For many years the building where I work went unnoticed. Maybe it still does. But I think that’s just because some people can’t (or don’t want to) imagine what goes on inside. The Northwest Ohio Literacy Council sits near the corner of Metcalf and Spring streets in Lima. It’s one of those beautiful old homes, built in 1903 by Clair and Lulu Tolan, a wealthy local couple, who valued hand-made art, stained glass, ornately carved woodwork, custom wallpaper and extraordinary attention to detail. Experts in historical design have described the house as “a cultural treasure for Lima and Allen County.” Yet somehow this museum-caliber home is still unknown to many.
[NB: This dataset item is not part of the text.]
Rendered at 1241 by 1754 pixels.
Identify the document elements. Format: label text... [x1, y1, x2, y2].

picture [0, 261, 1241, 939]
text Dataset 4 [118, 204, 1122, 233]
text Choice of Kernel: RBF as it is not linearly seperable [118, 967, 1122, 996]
So every day for more than four years I’ve gone into work and been immersed in this treasure. In the morning I climb a grand oak staircase to an office in what used to be a bedroom. I meet with students, update our website and help plan fundraisers. Later I go back down to heat up my lunch in the kitchen, passing two or three fireplaces and through one of the four sets of pocket doors in the house. I often walk through the pantry, where we happen to keep office supplies. But you know, sometimes I think the charm of the place has even worn off on me. If I took a second to look around I’d see not just the copier, but a work of art. Wooden pantry cabinets stretch to the 10-foot ceilings and a cute little roll up wooden window connects the pantry to the dining room. From the kitchen table you can imagine house servants passing dinner through to the Tolan family. But usually these details escape me as I’m sitting there on my iPhone, eating my soup.
So what does go on inside? For starters, there’s the ghost.
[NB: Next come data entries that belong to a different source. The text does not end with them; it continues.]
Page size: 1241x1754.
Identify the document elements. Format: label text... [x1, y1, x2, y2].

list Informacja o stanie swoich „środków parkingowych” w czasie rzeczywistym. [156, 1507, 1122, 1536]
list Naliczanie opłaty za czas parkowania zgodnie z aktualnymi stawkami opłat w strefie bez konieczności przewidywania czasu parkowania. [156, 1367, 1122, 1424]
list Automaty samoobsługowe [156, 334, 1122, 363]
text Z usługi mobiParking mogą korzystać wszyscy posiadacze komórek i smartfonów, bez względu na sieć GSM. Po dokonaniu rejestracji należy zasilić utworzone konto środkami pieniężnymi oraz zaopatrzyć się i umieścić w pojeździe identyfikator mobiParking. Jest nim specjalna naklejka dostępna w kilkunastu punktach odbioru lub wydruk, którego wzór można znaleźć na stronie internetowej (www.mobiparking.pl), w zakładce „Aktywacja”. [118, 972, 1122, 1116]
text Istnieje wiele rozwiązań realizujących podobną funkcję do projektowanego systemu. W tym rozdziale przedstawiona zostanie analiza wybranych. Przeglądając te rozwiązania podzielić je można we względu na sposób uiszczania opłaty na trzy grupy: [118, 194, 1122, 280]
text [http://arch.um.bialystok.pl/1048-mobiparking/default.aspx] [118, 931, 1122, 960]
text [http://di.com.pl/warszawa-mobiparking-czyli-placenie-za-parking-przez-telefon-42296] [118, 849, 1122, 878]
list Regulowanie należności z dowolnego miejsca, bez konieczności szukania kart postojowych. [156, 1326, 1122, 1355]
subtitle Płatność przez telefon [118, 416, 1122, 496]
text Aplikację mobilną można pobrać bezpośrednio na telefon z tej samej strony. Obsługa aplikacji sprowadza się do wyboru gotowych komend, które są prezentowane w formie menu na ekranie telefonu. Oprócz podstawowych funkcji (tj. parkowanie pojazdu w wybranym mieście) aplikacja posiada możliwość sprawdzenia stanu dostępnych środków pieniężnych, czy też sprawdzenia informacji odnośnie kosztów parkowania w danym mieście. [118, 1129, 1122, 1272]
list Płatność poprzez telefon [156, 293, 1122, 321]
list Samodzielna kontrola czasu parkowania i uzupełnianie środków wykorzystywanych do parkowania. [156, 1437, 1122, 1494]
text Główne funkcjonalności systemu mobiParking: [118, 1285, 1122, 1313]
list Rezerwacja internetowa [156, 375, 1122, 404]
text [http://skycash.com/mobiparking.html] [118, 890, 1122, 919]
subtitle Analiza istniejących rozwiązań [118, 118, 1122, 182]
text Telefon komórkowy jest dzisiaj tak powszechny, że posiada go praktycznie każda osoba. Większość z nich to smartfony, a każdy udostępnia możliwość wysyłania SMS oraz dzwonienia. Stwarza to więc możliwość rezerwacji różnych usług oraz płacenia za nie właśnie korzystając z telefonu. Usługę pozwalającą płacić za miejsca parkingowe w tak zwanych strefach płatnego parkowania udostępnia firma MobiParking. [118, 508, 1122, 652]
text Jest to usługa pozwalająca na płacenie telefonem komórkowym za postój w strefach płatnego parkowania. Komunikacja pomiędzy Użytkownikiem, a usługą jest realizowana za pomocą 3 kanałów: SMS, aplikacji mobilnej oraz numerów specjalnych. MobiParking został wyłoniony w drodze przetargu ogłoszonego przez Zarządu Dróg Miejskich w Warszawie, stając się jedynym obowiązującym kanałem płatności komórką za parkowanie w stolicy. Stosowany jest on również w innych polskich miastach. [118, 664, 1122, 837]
From what we understand, Lulu Tolan still calls 563 W. Spring Street her home. It’s documented, too. Author James Willis and his team camped out overnight in the house after hearing the stories coming out of the Literacy Council House. Willis is the founder of Ghosts of Ohio, a nationally recognized paranormal research organization that uses scientific and historic methods to investigate and document reported hauntings in the state of Ohio. Lulu and the Literacy Council even secured an entire chapter in Willis’ latest book, Ohio’s Historic Haunts.
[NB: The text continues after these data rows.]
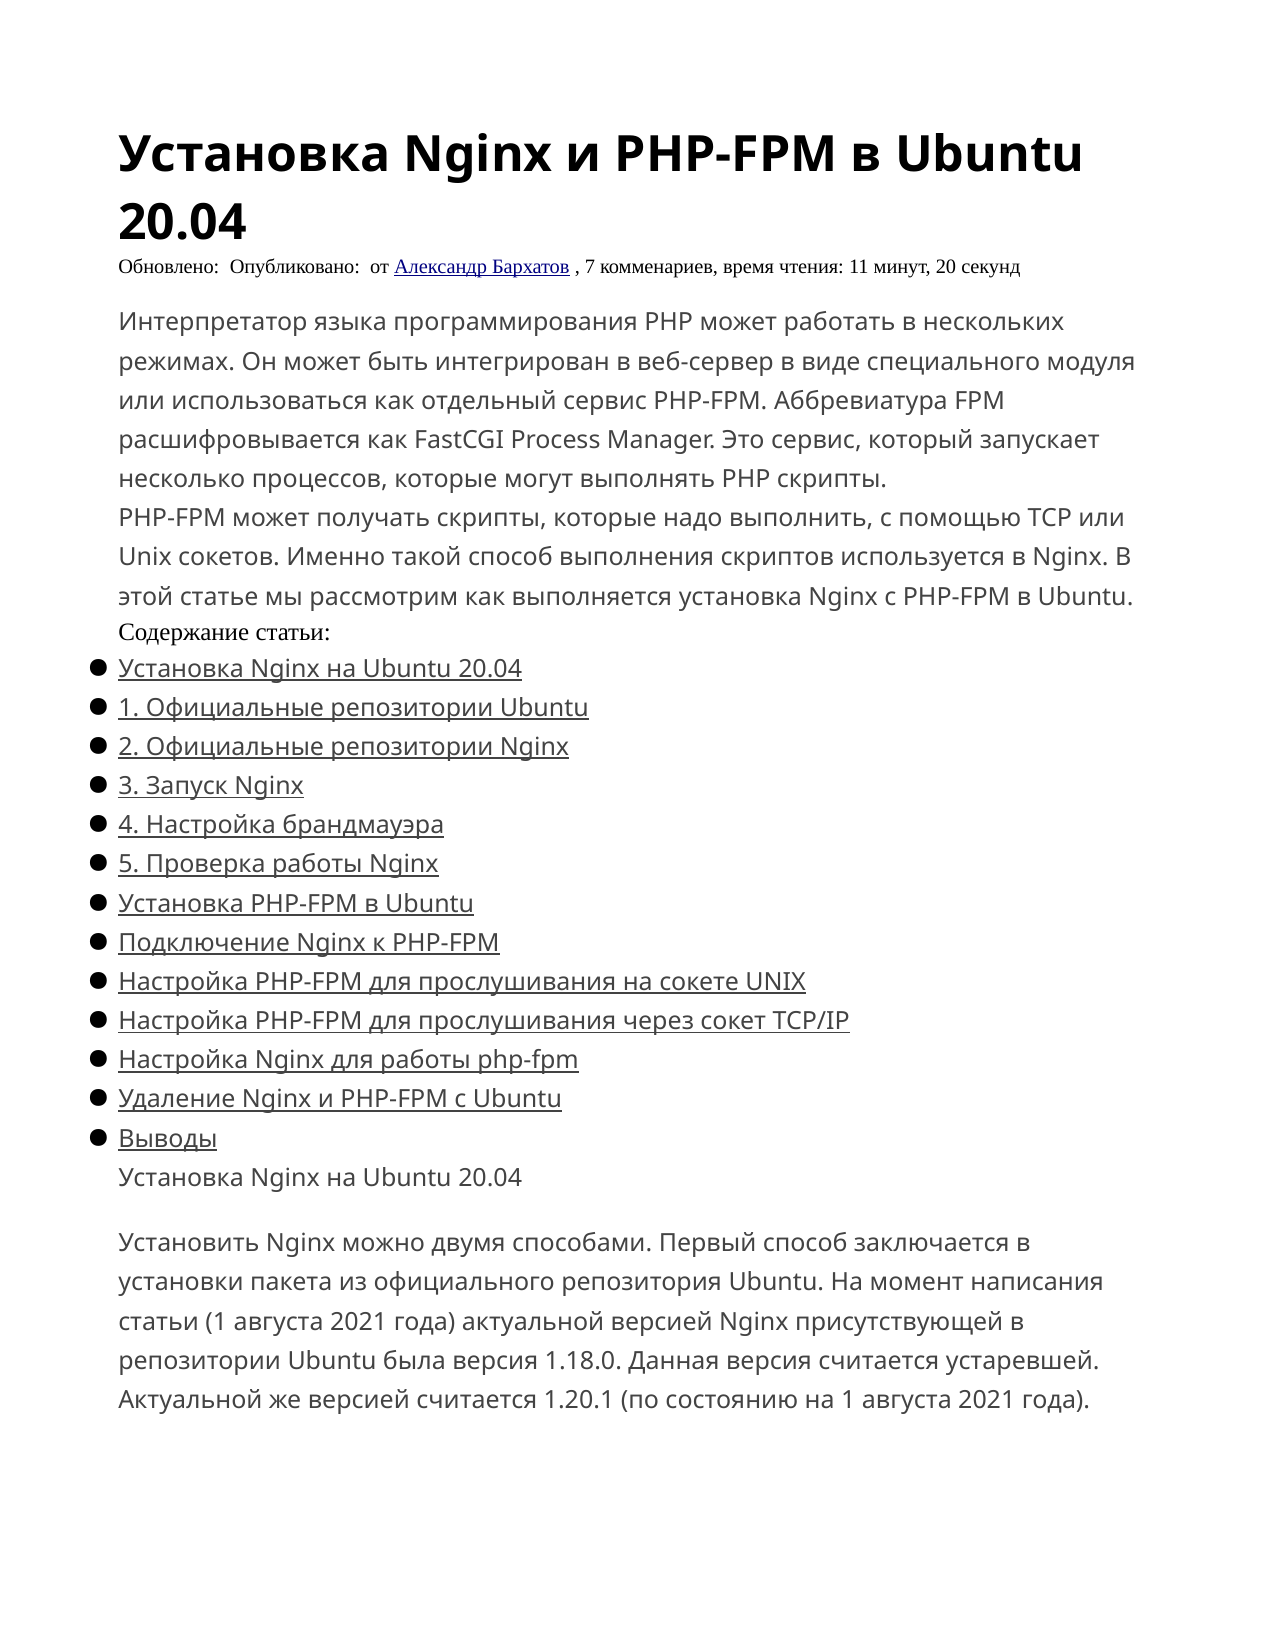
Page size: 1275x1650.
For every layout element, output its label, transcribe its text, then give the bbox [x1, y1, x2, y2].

text Интерпретатор языка программирования PHP может работать в нескольких режимах. Он может быть интегрирован в веб-сервер в виде специального модуля или использоваться как отдельный сервис PHP-FPM. Аббревиатура FPM расшифровывается как FastCGI Process Manager. Это сервис, который запускает несколько процессов, которые могут выполнять PHP скрипты. [118, 304, 1157, 495]
list Настройка PHP-FPM для прослушивания на сокете UNIX [118, 964, 1157, 998]
list 1. Официальные репозитории Ubuntu [118, 689, 1157, 723]
list Настройка PHP-FPM для прослушивания через сокет TCP/IP [118, 1003, 1157, 1037]
text PHP-FPM может получать скрипты, которые надо выполнить, с помощью TCP или Unix сокетов. Именно такой способ выполнения скриптов используется в Nginx. В этой статье мы рассмотрим как выполняется установка Nginx с PHP-FPM в Ubuntu. [118, 500, 1157, 612]
list Установка Nginx на Ubuntu 20.04 [118, 650, 1157, 684]
subtitle Установка Nginx на Ubuntu 20.04 [118, 1159, 1157, 1193]
list 4. Настройка брандмауэра [118, 807, 1157, 841]
text Обновлено: Опубликовано: от Александр Бархатов , 7 комменариев, время чтения: 11 минут, 20 секунд [118, 254, 1157, 278]
list 3. Запуск Nginx [118, 768, 1157, 802]
list Установка PHP-FPM в Ubuntu [118, 885, 1157, 919]
list Удаление Nginx и PHP-FPM с Ubuntu [118, 1081, 1157, 1115]
list 2. Официальные репозитории Nginx [118, 729, 1157, 763]
list Подключение Nginx к PHP-FPM [118, 924, 1157, 958]
text Содержание статьи: [118, 617, 1157, 646]
text Установить Nginx можно двумя способами. Первый способ заключается в установки пакета из официального репозитория Ubuntu. На момент написания статьи (1 августа 2021 года) актуальной версией Nginx присутствующей в репозитории Ubuntu была версия 1.18.0. Данная версия считается устаревшей. Актуальной же версией считается 1.20.1 (по состоянию на 1 августа 2021 года). [118, 1225, 1157, 1416]
list Настройка Nginx для работы php-fpm [118, 1042, 1157, 1076]
list 5. Проверка работы Nginx [118, 846, 1157, 880]
subtitle Установка Nginx и PHP-FPM в Ubuntu 20.04 [118, 118, 1157, 254]
list Выводы [118, 1120, 1157, 1154]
See for yourself the first two weekends in October when the Downtown Lima Lantern Tours make a stop at the Literacy Council in search of our shadowy residents. If you’re lucky, there might still be tickets left for the tour. But if they’re sold out, I can make you another offer.
This week the Literacy Council and our in-office partner, Lima City Schools Aspire, celebrate 30 years of serving the Lima area community, 10 years in our “haunted” Spring Street home, and National Adult Education and Family Literacy Week #AEFLWeek. We are extending an open invitation to the entire community to visit our amazing home, to look around, and to meet our director Ken Blanchard, who revived the house with his own hands turning this undiscovered gem into a community resource. Stop by during office hours 9 a.m. to 4 p.m. Monday through Thursday. Just tell us you want to have a look around.
Don’t let us go unnoticed any longer.